• **WHAT IS EXPECTED**
Produce a verbatim transcription of the entries, with all pictures omitted.
[[ INFORMATION PROVIDED, beginning ]]
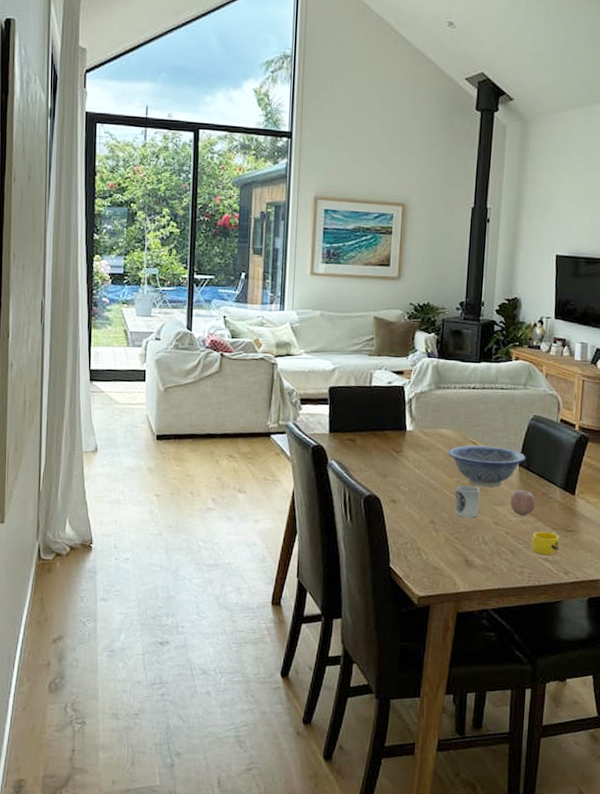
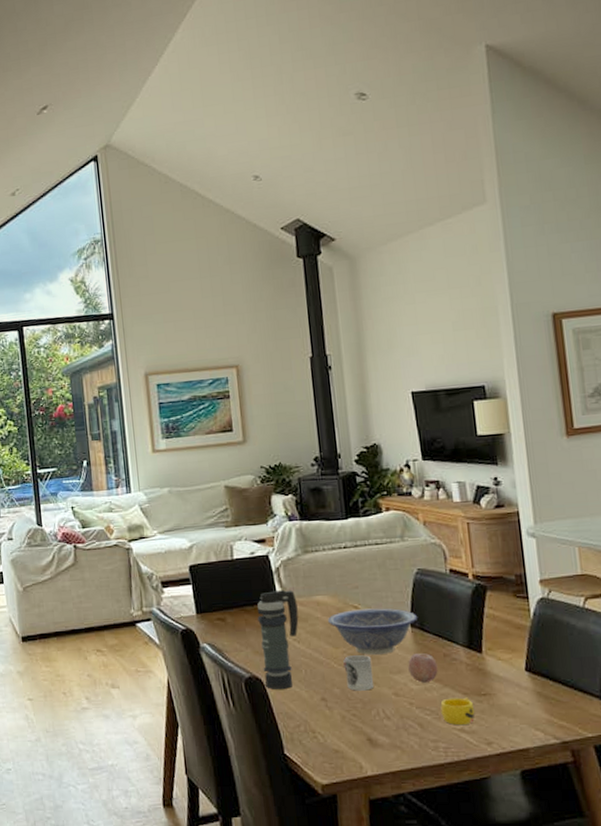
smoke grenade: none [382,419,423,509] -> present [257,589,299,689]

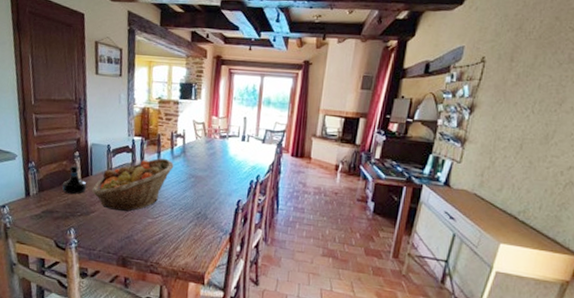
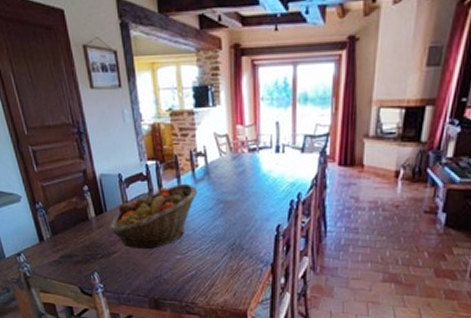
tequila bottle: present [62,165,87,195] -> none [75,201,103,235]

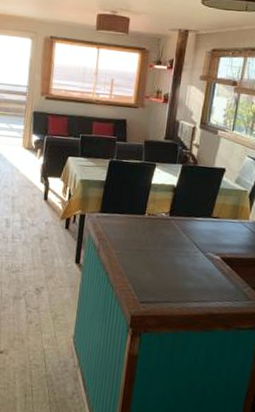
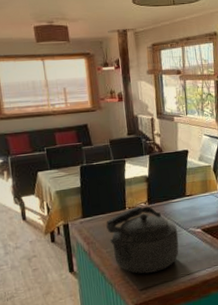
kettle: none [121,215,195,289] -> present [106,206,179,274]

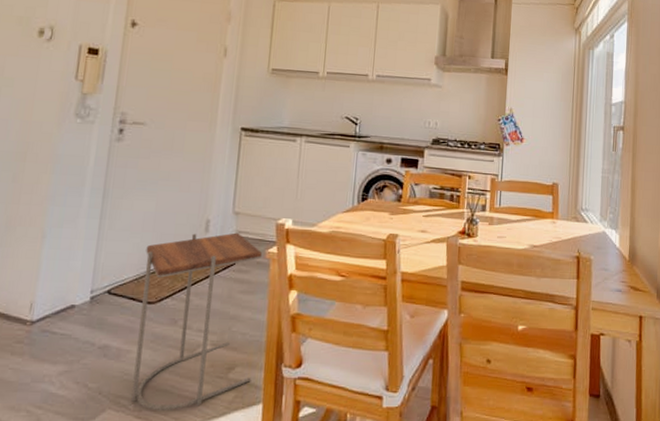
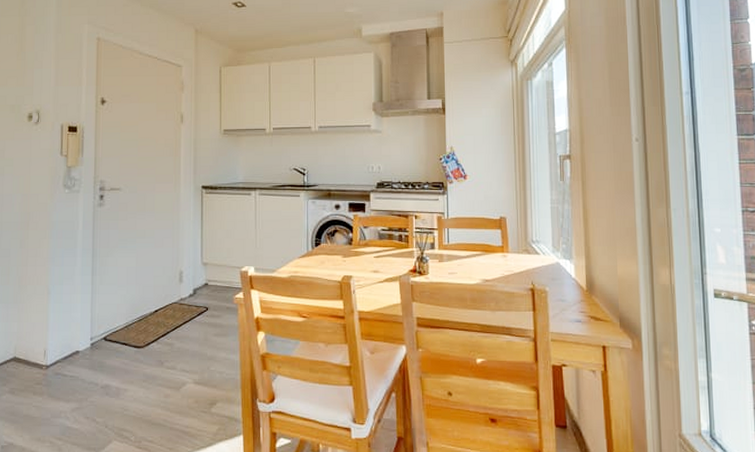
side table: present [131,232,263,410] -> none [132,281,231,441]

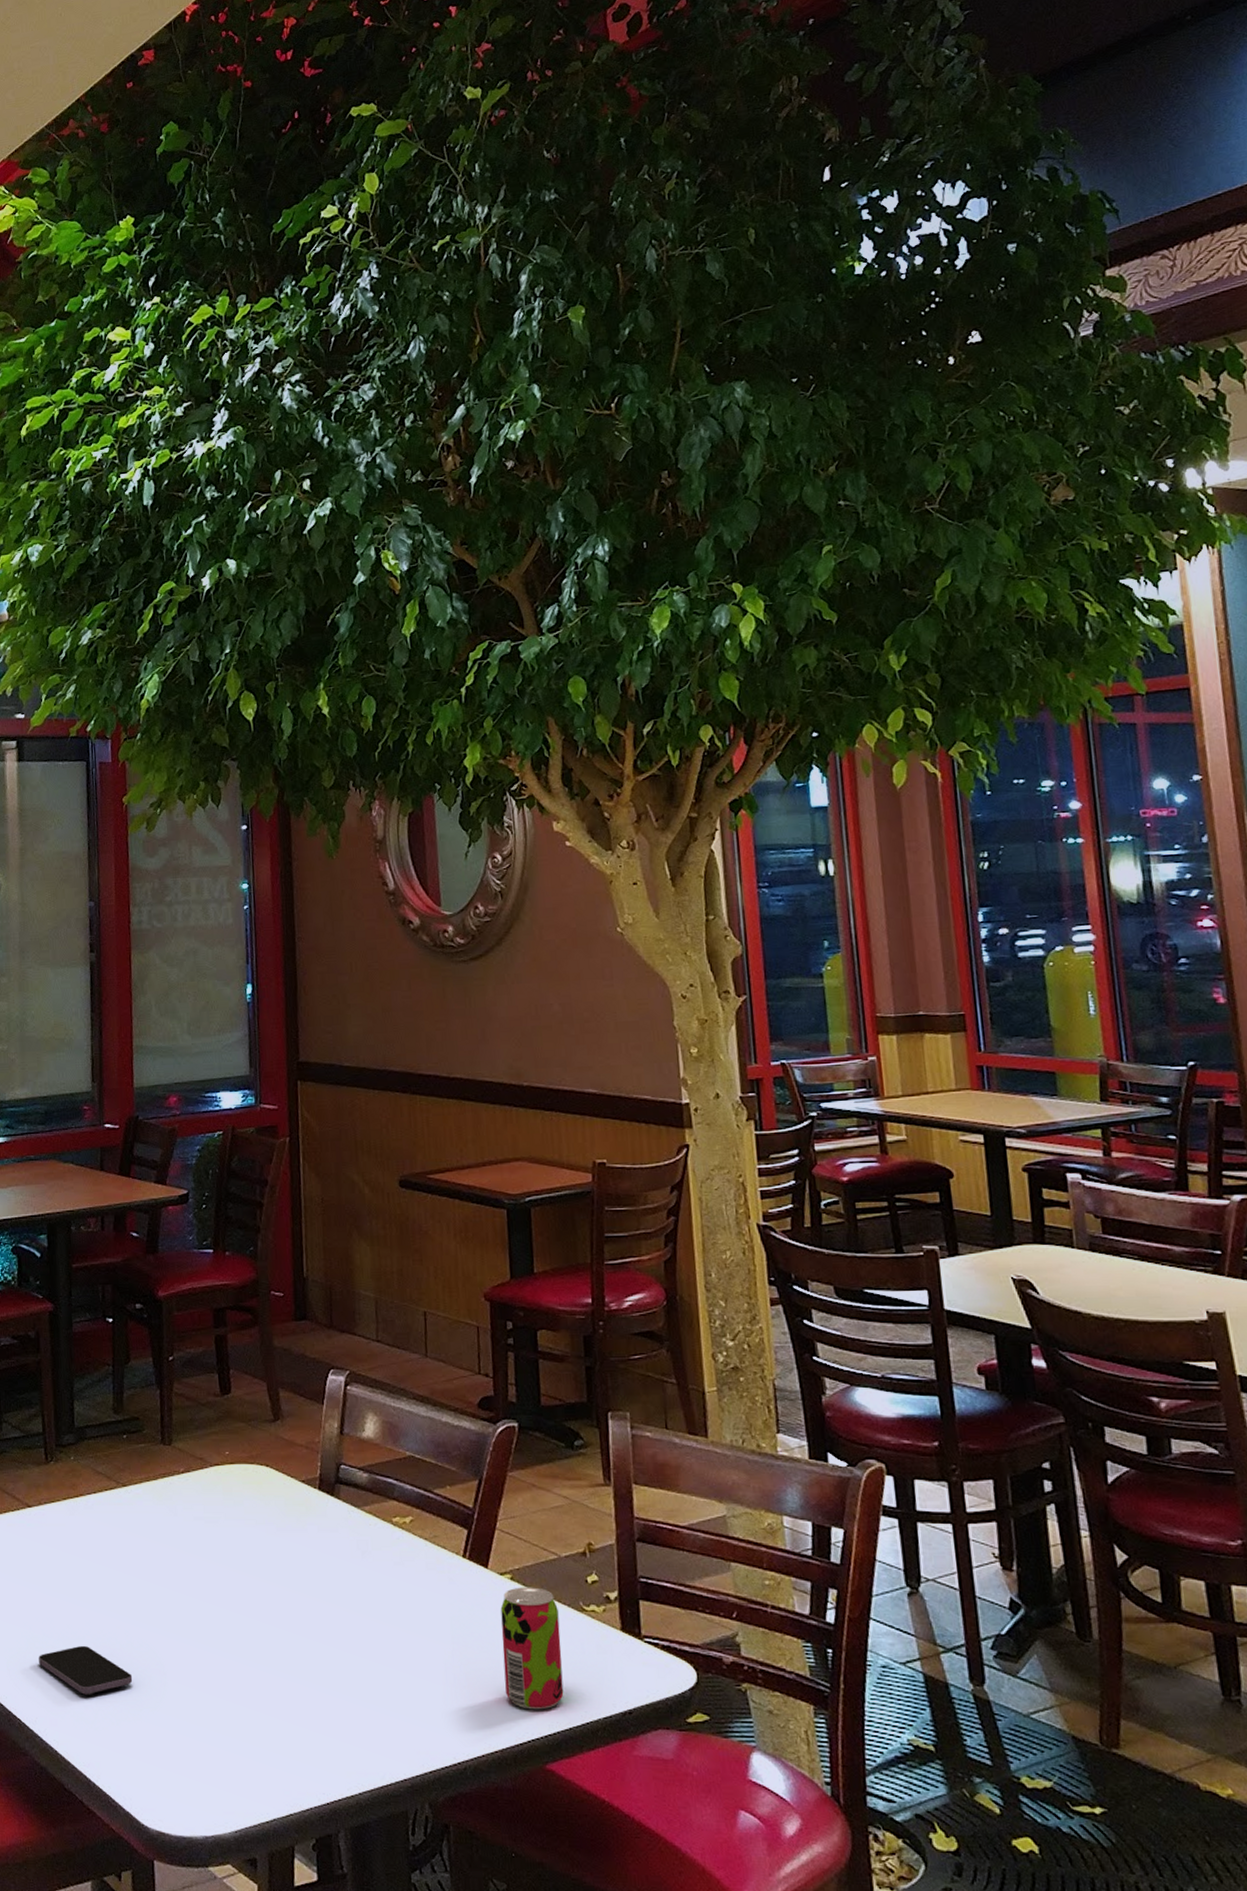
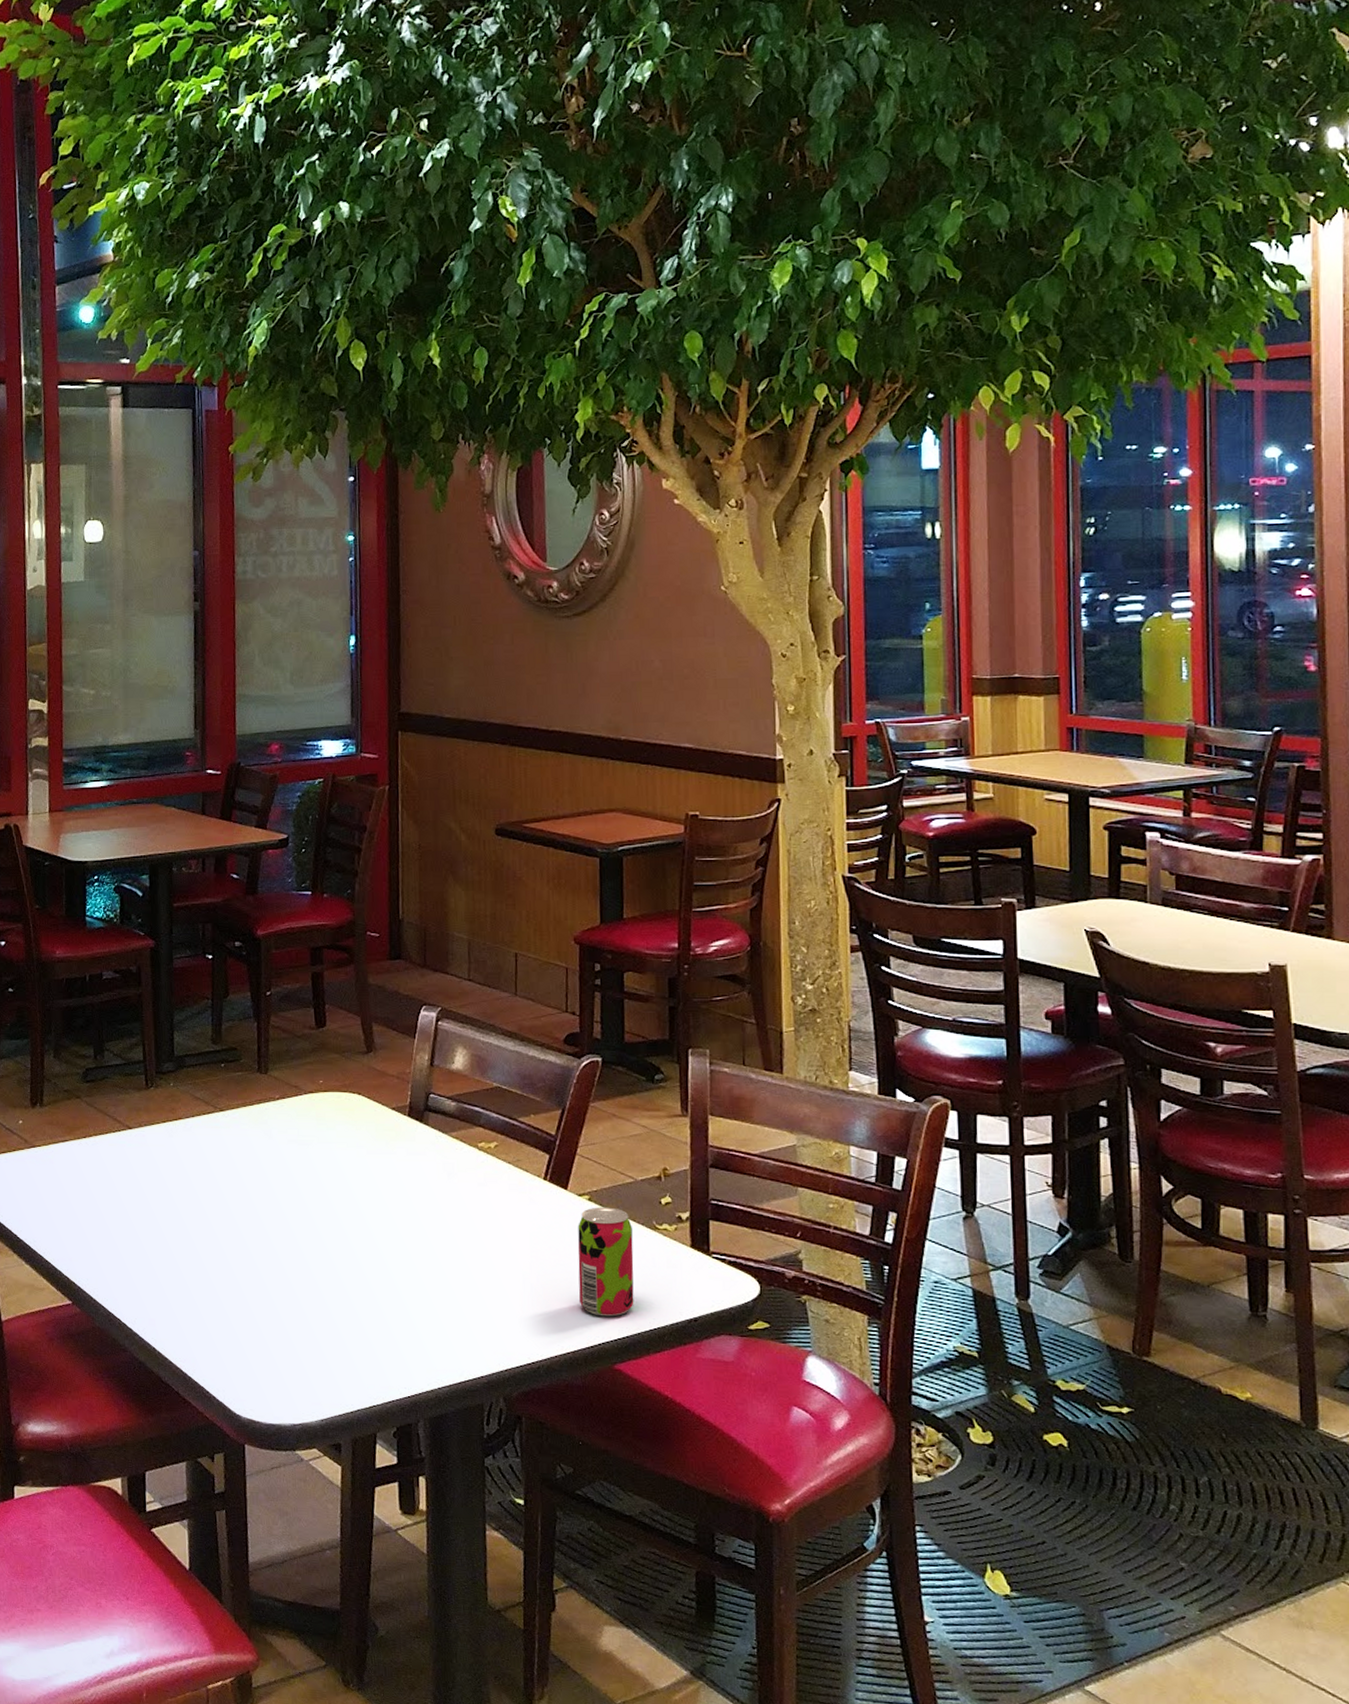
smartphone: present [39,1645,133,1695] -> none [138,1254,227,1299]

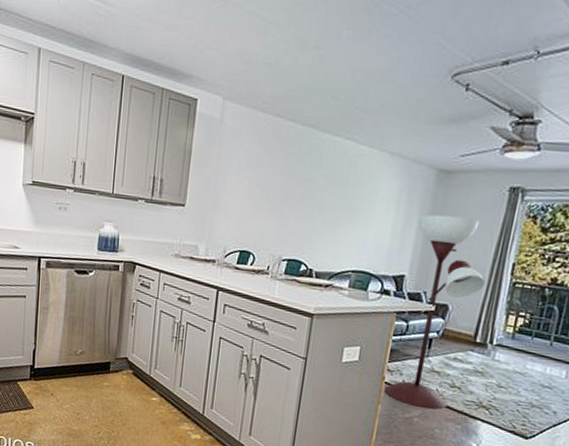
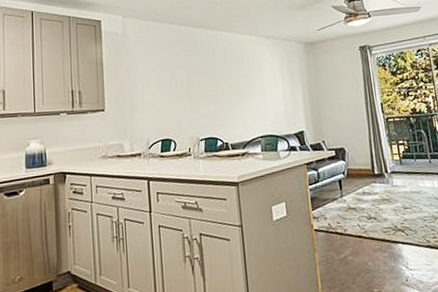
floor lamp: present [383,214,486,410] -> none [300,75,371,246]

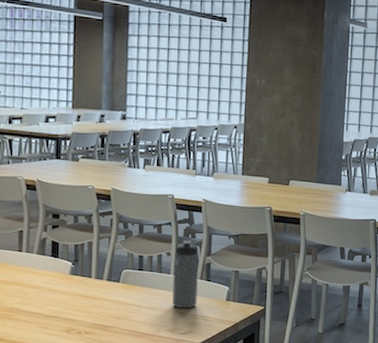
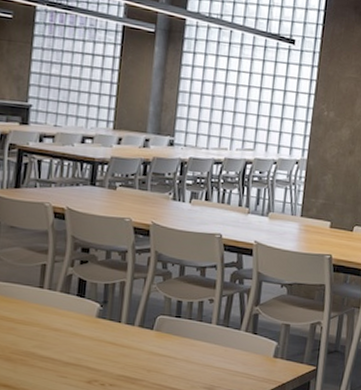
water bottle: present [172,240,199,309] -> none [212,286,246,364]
[[ INFORMATION PROVIDED, end ]]
• **OUTPUT BELOW**
smoke grenade: none [382,419,423,509] -> present [257,589,299,689]

tequila bottle: present [62,165,87,195] -> none [75,201,103,235]

kettle: none [121,215,195,289] -> present [106,206,179,274]

side table: present [131,232,263,410] -> none [132,281,231,441]

smartphone: present [39,1645,133,1695] -> none [138,1254,227,1299]

floor lamp: present [383,214,486,410] -> none [300,75,371,246]

water bottle: present [172,240,199,309] -> none [212,286,246,364]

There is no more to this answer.